▼
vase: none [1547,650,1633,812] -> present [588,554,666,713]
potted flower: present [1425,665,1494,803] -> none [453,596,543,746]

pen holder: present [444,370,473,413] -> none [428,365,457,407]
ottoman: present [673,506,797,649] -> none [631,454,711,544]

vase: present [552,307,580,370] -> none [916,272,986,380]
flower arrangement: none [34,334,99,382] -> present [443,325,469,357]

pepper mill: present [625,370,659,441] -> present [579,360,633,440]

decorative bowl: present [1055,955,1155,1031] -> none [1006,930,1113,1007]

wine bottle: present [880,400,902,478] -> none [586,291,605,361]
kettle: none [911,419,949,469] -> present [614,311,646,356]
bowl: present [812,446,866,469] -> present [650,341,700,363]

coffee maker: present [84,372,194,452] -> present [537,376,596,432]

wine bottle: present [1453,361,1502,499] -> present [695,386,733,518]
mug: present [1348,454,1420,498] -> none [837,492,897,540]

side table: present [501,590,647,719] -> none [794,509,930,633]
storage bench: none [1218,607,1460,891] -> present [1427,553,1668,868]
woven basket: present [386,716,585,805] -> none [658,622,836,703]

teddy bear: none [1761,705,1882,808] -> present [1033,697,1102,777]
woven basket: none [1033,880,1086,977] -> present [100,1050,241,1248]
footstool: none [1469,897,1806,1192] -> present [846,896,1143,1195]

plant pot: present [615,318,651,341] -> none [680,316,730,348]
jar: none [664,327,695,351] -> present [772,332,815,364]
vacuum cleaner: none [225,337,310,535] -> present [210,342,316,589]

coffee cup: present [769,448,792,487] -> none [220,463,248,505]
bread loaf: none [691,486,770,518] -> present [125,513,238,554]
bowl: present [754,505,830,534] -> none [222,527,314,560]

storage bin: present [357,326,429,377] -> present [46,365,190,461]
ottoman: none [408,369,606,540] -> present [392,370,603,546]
▲
# Task statement
Isolate the lines above that contain the word "vase" and copy them.

# Response
vase: none [1547,650,1633,812] -> present [588,554,666,713]
vase: present [552,307,580,370] -> none [916,272,986,380]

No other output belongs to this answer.